*** RECORDS PROVIDED ***

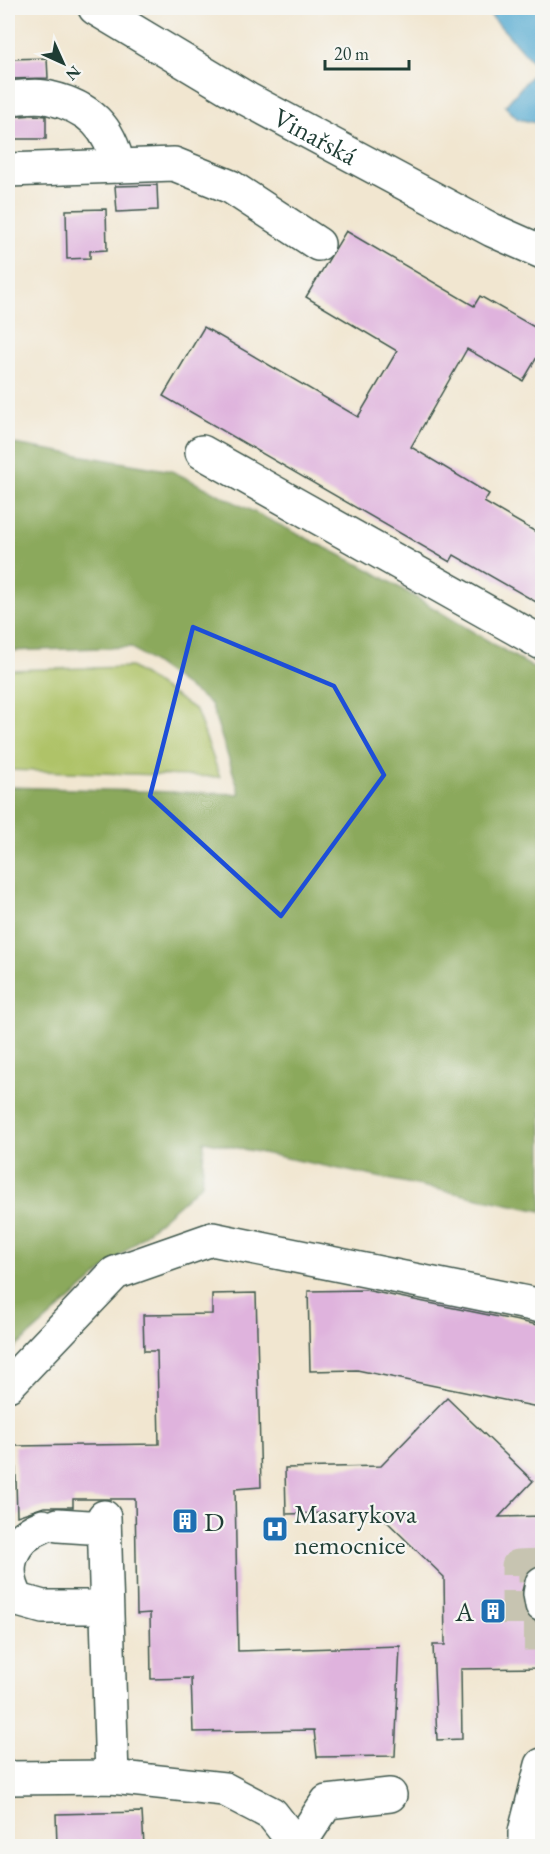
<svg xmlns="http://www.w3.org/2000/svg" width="550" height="1854" viewBox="0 0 550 1854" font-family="'EB Garamond',serif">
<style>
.green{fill:#afc367;stroke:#67804e;stroke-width:1.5}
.forest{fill:#8ba95c;stroke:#557348;stroke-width:1.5}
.water{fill:#55aad1;stroke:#3a7482;stroke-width:1.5}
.building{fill:#dfb3dd}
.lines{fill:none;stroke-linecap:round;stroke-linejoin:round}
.minor-tunnel{stroke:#c7c4b1;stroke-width:33;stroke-dasharray:33 16;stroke-linecap:butt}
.minor-casing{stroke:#3e564b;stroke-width:36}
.minor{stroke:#fff;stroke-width:33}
.marked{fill:none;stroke:#1d4ed8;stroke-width:4.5;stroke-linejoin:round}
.labels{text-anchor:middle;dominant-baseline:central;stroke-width:4.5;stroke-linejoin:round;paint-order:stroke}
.street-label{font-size:27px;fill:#1f3d34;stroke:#f6f6f2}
.poi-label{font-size:27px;fill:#1f3d34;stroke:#f6f6f2;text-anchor:start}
</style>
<rect width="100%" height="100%" fill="#f6f6f2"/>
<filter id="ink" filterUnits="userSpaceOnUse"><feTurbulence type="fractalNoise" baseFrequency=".0167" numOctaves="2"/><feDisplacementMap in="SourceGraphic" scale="12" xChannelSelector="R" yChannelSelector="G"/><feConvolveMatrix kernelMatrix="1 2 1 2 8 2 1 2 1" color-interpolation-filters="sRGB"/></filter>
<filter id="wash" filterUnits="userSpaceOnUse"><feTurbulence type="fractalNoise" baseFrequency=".008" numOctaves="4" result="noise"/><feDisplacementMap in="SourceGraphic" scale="24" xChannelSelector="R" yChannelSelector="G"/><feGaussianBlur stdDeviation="1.35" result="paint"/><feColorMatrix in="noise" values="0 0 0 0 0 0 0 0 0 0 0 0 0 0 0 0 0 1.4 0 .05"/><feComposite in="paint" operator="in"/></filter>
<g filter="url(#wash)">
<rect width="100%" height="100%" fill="#f1e6d0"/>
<path class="green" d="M131 667 196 710 220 777 8 770V670Z"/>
<path class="forest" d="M8 443 172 471 370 570 542 673V1211L204 1141 202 1184 8 1354V787L240 794 211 704 131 647 8 651Z"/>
<path class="water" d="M484 8H542V124L518 119 505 106 538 68Z"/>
<g id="blocks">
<path class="building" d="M47 58 48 78 8 79V59Z
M34 115 46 116V139H8V117Z
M157 185 158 210 117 212 115 186Z
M106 209 107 250 90 251V258L67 259 66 210Z
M346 231 474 306 480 296 543 332V347L523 381 467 349 411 447 489 494 484 502 543 536V606L454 555 450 562 163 396 204 327 358 417 397 351 306 297Z
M365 1290 543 1326V1408L357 1370 310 1371 308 1291Z
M256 1293 261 1487 235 1489 238 1651 400 1646 395 1756 317 1757 314 1730 193 1732 191 1678 151 1679 150 1613 137 1614 135 1499H73V1507H44L17 1516 15 1446 159 1444 157 1351H144L143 1315 212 1314V1294Z
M447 1398 533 1481 499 1517 543 1516V1565L535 1566 527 1571 522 1591 527 1617 535 1622 543 1623V1668L461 1669 462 1739 437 1740 433 1645H445L444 1577 377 1512 286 1514 285 1468 381 1466Z
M142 1812 144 1846H57L56 1814Z"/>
</g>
</g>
<g filter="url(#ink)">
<use href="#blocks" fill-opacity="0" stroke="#3e564b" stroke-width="1.5"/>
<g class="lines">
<path class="minor-tunnel" d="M542 1565 518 1566V1634H542"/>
<g class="minor-casing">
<g id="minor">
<path id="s1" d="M95 8 247 99 492 230 542 252"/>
<path d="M8 98C20 98 37 94 50 98 89 107 110 127 118 166"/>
<path d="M8 170 174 164 231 187 318 244"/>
<path d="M202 452 542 643"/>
<path d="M8 1385 115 1273 212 1239 542 1306"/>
<path d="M104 1517 112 1777"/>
<path d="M58 1525 104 1528"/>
<path d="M43 1526C10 1539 0 1569 18 1600L43 1607H106"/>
<path d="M542 1583 540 1594 542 1605"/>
<path d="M8 1778 112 1777 224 1789 272 1814 297 1846"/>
<path d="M298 1846 327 1802 390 1795"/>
<path d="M525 1846V1832L542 1765"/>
</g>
</g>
<use href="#minor" class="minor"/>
</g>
</g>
<path class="marked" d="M193 627 334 686 384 775 281 916 150 796Z"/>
<defs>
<g id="building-square" transform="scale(1.35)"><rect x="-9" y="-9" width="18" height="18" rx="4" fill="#1f6fb2" stroke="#f6f6f2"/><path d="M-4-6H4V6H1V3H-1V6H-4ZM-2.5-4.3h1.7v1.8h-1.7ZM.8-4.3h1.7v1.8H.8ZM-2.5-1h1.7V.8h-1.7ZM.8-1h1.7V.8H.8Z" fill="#fff"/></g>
<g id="hospital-square" transform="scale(1.35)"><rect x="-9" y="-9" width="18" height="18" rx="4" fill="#1f6fb2" stroke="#f6f6f2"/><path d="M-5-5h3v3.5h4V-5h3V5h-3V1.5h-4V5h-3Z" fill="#fff"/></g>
</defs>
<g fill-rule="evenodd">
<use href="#building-square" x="185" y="1521"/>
<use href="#hospital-square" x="275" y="1529"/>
<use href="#building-square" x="493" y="1611"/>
</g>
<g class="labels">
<g class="street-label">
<text stroke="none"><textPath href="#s1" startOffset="255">Vinařská</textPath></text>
</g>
<g class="poi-label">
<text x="294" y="1513">Masarykova<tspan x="294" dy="31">nemocnice</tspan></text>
<text x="204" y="1521">D</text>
<text x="474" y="1611" text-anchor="end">A</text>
</g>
</g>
<rect width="550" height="1854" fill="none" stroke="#f6f6f2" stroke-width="30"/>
<g transform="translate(63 63) rotate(135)" stroke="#f6f6f2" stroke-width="4.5" paint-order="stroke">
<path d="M0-4.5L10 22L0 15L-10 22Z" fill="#1f3d34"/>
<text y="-9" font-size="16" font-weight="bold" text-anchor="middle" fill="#1f3d34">N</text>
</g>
<path d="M325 60v9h84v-9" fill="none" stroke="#1f3d34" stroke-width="3"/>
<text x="334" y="60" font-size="18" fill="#1f3d34" stroke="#f6f6f2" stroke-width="4.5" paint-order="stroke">20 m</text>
</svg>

*** End of RECORDS PROVIDED ***

◆ **EXERCISE**
Restate the whole listing word for word. Omit the pictures.

◆ **WRITTEN SOLUTION**
<svg xmlns="http://www.w3.org/2000/svg" width="550" height="1854" viewBox="0 0 550 1854" font-family="'EB Garamond',serif">
<style>
.green{fill:#afc367;stroke:#67804e;stroke-width:1.5}
.forest{fill:#8ba95c;stroke:#557348;stroke-width:1.5}
.water{fill:#55aad1;stroke:#3a7482;stroke-width:1.5}
.building{fill:#dfb3dd}
.lines{fill:none;stroke-linecap:round;stroke-linejoin:round}
.minor-tunnel{stroke:#c7c4b1;stroke-width:33;stroke-dasharray:33 16;stroke-linecap:butt}
.minor-casing{stroke:#3e564b;stroke-width:36}
.minor{stroke:#fff;stroke-width:33}
.marked{fill:none;stroke:#1d4ed8;stroke-width:4.5;stroke-linejoin:round}
.labels{text-anchor:middle;dominant-baseline:central;stroke-width:4.5;stroke-linejoin:round;paint-order:stroke}
.street-label{font-size:27px;fill:#1f3d34;stroke:#f6f6f2}
.poi-label{font-size:27px;fill:#1f3d34;stroke:#f6f6f2;text-anchor:start}
</style>
<rect width="100%" height="100%" fill="#f6f6f2"/>
<filter id="ink" filterUnits="userSpaceOnUse"><feTurbulence type="fractalNoise" baseFrequency=".0167" numOctaves="2"/><feDisplacementMap in="SourceGraphic" scale="12" xChannelSelector="R" yChannelSelector="G"/><feConvolveMatrix kernelMatrix="1 2 1 2 8 2 1 2 1" color-interpolation-filters="sRGB"/></filter>
<filter id="wash" filterUnits="userSpaceOnUse"><feTurbulence type="fractalNoise" baseFrequency=".008" numOctaves="4" result="noise"/><feDisplacementMap in="SourceGraphic" scale="24" xChannelSelector="R" yChannelSelector="G"/><feGaussianBlur stdDeviation="1.35" result="paint"/><feColorMatrix in="noise" values="0 0 0 0 0 0 0 0 0 0 0 0 0 0 0 0 0 1.4 0 .05"/><feComposite in="paint" operator="in"/></filter>
<g filter="url(#wash)">
<rect width="100%" height="100%" fill="#f1e6d0"/>
<path class="green" d="M131 667 196 710 220 777 8 770V670Z"/>
<path class="forest" d="M8 443 172 471 370 570 542 673V1211L204 1141 202 1184 8 1354V787L240 794 211 704 131 647 8 651Z"/>
<path class="water" d="M484 8H542V124L518 119 505 106 538 68Z"/>
<g id="blocks">
<path class="building" d="M47 58 48 78 8 79V59Z
M34 115 46 116V139H8V117Z
M157 185 158 210 117 212 115 186Z
M106 209 107 250 90 251V258L67 259 66 210Z
M346 231 474 306 480 296 543 332V347L523 381 467 349 411 447 489 494 484 502 543 536V606L454 555 450 562 163 396 204 327 358 417 397 351 306 297Z
M365 1290 543 1326V1408L357 1370 310 1371 308 1291Z
M256 1293 261 1487 235 1489 238 1651 400 1646 395 1756 317 1757 314 1730 193 1732 191 1678 151 1679 150 1613 137 1614 135 1499H73V1507H44L17 1516 15 1446 159 1444 157 1351H144L143 1315 212 1314V1294Z
M447 1398 533 1481 499 1517 543 1516V1565L535 1566 527 1571 522 1591 527 1617 535 1622 543 1623V1668L461 1669 462 1739 437 1740 433 1645H445L444 1577 377 1512 286 1514 285 1468 381 1466Z
M142 1812 144 1846H57L56 1814Z"/>
</g>
</g>
<g filter="url(#ink)">
<use href="#blocks" fill-opacity="0" stroke="#3e564b" stroke-width="1.5"/>
<g class="lines">
<path class="minor-tunnel" d="M542 1565 518 1566V1634H542"/>
<g class="minor-casing">
<g id="minor">
<path id="s1" d="M95 8 247 99 492 230 542 252"/>
<path d="M8 98C20 98 37 94 50 98 89 107 110 127 118 166"/>
<path d="M8 170 174 164 231 187 318 244"/>
<path d="M202 452 542 643"/>
<path d="M8 1385 115 1273 212 1239 542 1306"/>
<path d="M104 1517 112 1777"/>
<path d="M58 1525 104 1528"/>
<path d="M43 1526C10 1539 0 1569 18 1600L43 1607H106"/>
<path d="M542 1583 540 1594 542 1605"/>
<path d="M8 1778 112 1777 224 1789 272 1814 297 1846"/>
<path d="M298 1846 327 1802 390 1795"/>
<path d="M525 1846V1832L542 1765"/>
</g>
</g>
<use href="#minor" class="minor"/>
</g>
</g>
<path class="marked" d="M193 627 334 686 384 775 281 916 150 796Z"/>
<defs>
<g id="building-square" transform="scale(1.35)"><rect x="-9" y="-9" width="18" height="18" rx="4" fill="#1f6fb2" stroke="#f6f6f2"/><path d="M-4-6H4V6H1V3H-1V6H-4ZM-2.5-4.3h1.7v1.8h-1.7ZM.8-4.3h1.7v1.8H.8ZM-2.5-1h1.7V.8h-1.7ZM.8-1h1.7V.8H.8Z" fill="#fff"/></g>
<g id="hospital-square" transform="scale(1.35)"><rect x="-9" y="-9" width="18" height="18" rx="4" fill="#1f6fb2" stroke="#f6f6f2"/><path d="M-5-5h3v3.5h4V-5h3V5h-3V1.5h-4V5h-3Z" fill="#fff"/></g>
</defs>
<g fill-rule="evenodd">
<use href="#building-square" x="185" y="1521"/>
<use href="#hospital-square" x="275" y="1529"/>
<use href="#building-square" x="493" y="1611"/>
</g>
<g class="labels">
<g class="street-label">
<text stroke="none"><textPath href="#s1" startOffset="255">Vinařská</textPath></text>
</g>
<g class="poi-label">
<text x="294" y="1513">Masarykova<tspan x="294" dy="31">nemocnice</tspan></text>
<text x="204" y="1521">D</text>
<text x="474" y="1611" text-anchor="end">A</text>
</g>
</g>
<rect width="550" height="1854" fill="none" stroke="#f6f6f2" stroke-width="30"/>
<g transform="translate(63 63) rotate(135)" stroke="#f6f6f2" stroke-width="4.5" paint-order="stroke">
<path d="M0-4.5L10 22L0 15L-10 22Z" fill="#1f3d34"/>
<text y="-9" font-size="16" font-weight="bold" text-anchor="middle" fill="#1f3d34">N</text>
</g>
<path d="M325 60v9h84v-9" fill="none" stroke="#1f3d34" stroke-width="3"/>
<text x="334" y="60" font-size="18" fill="#1f3d34" stroke="#f6f6f2" stroke-width="4.5" paint-order="stroke">20 m</text>
</svg>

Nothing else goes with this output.